Spun: Jenny Lewis

Jenny Lewis comes across on her second album, Acid Tongue, like an indie pop star determined to prove the merits of her solo alt-country career. She throws around influences like Dolly Parton casually and boasts guest vocals by Elvis Costello. It’s an alright, but mostly confused-sounding album with tracks like “Black Sand,” which never really develops past its first piano-laden saccharine verse, in spite of orchestral prodding, and songs like “Pretty Bird,” which starts out in classic country, but loses all direction in adult contemporary. Some songs are just weak, with drab or out of place instrumentation and arrangements that sound too much like their influences to be much else.

In spite of its confusion, Acid Tongue deserves credit for maintaining an incredible tongue in cheek flavour that manifests in the almost slide blues stomp of “See Fernando,” and “Next Messiah,” an eight minute honky-tonk rock opera.

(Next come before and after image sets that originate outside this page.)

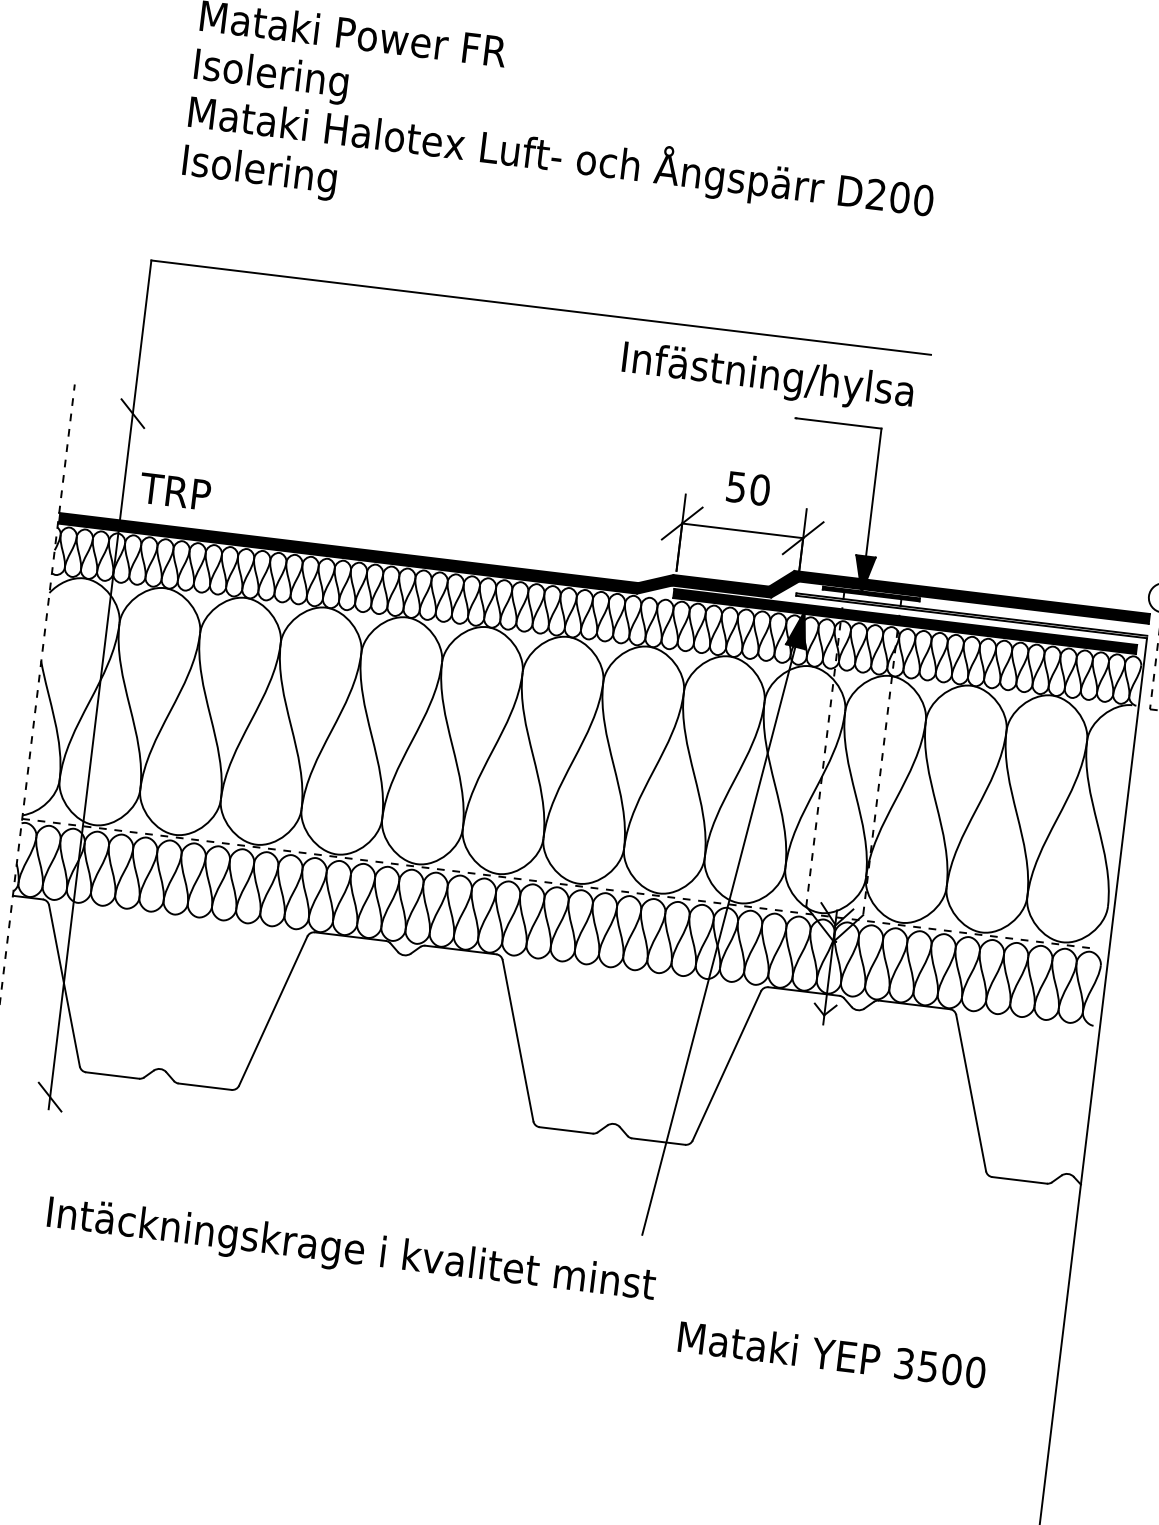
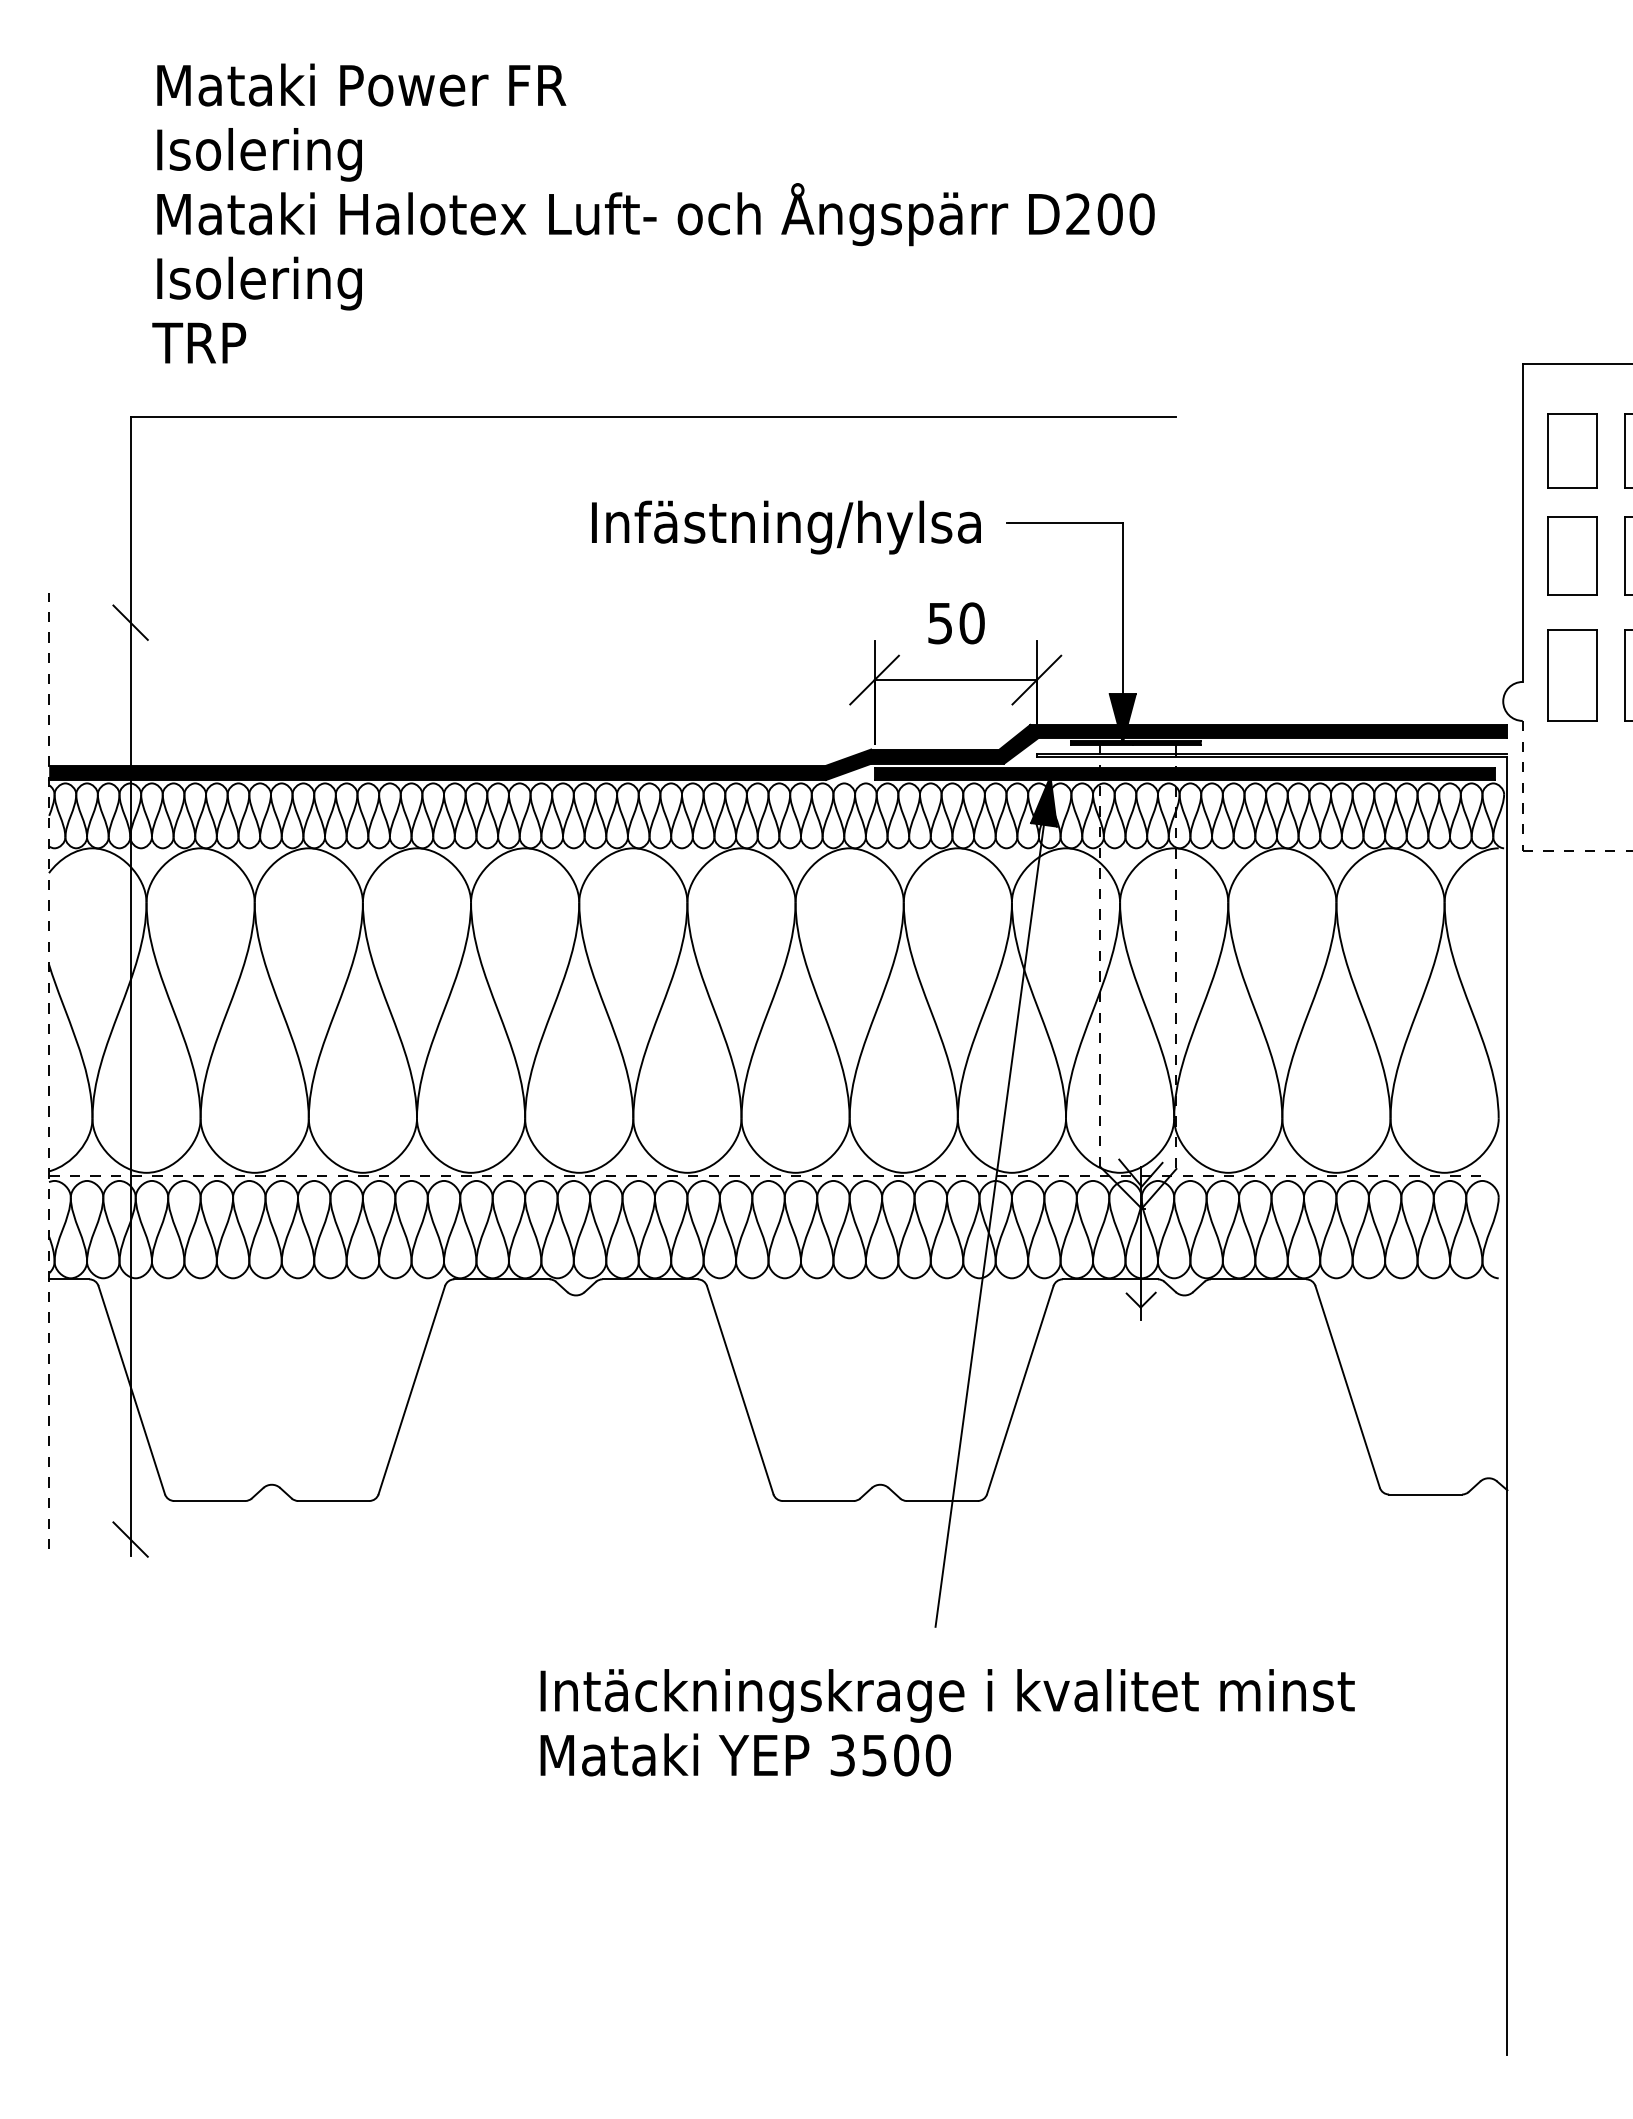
text: (767, 377) -> (786, 527), moved
text: (175, 491) -> (199, 342), moved
text: (351, 1251) -> (947, 1695), moved
text: (832, 1354) -> (745, 1754), moved

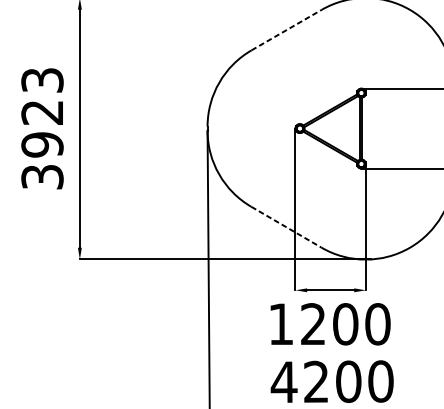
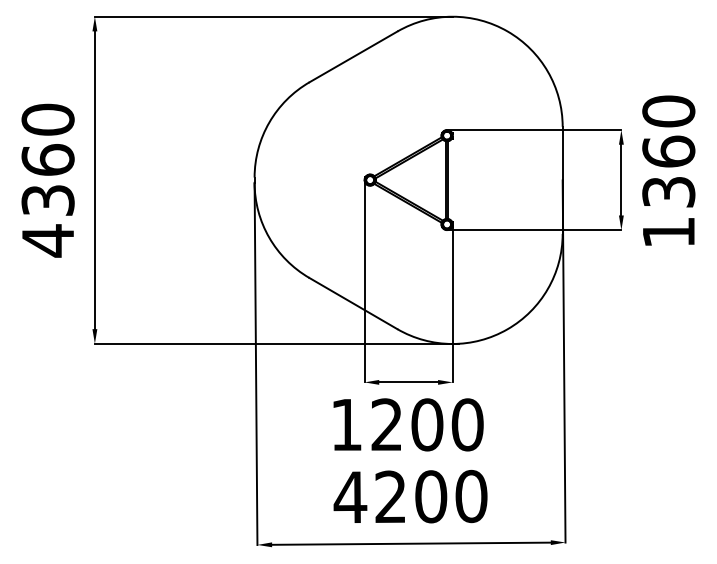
line: (286, 29) -> (353, 56), dashed -> solid
text: (42, 128) -> (47, 180), 3923 -> 4360
line: (286, 227) -> (353, 303), dashed -> solid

Further to its humour, Lewis’ vocals, while sometimes a bit unimaginative, are consistently fitting and serve as the high points with the almost Mo-town pop song “Trying My Best to Love You,” the old country title track and “Bad Man’s World.”

Acid Tongue is an album where you can expect to hear influences more than the songs they’re paying homage to, but can also expect solid vocals, good singles and, as a small bonus, faux Polaroids of all the members of the band in the sleeve. Mediocre is perhaps too harsh a term for an album that generally sounds good, but fails to be engaging.